» **AIM**: Reproduce the material below without alteration, starting with the line that contains "elevation (m): 1800" and continuing through the final line of the material.
--- START OF GIVEN DATA ---
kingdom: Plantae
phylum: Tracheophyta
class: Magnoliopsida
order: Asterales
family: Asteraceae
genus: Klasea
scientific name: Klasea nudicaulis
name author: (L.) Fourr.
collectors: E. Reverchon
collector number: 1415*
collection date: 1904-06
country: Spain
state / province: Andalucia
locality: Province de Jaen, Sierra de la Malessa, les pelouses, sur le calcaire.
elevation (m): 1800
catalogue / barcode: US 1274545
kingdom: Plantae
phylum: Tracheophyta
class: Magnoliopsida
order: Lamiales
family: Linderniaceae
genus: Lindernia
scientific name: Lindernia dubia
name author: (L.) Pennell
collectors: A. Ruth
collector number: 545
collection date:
--- END OF GIVEN DATA ---
» **THE RESULT**:
elevation (m): 1800
catalogue / barcode: US 1274545
kingdom: Plantae
phylum: Tracheophyta
class: Magnoliopsida
order: Lamiales
family: Linderniaceae
genus: Lindernia
scientific name: Lindernia dubia
name author: (L.) Pennell
collectors: A. Ruth
collector number: 545
collection date:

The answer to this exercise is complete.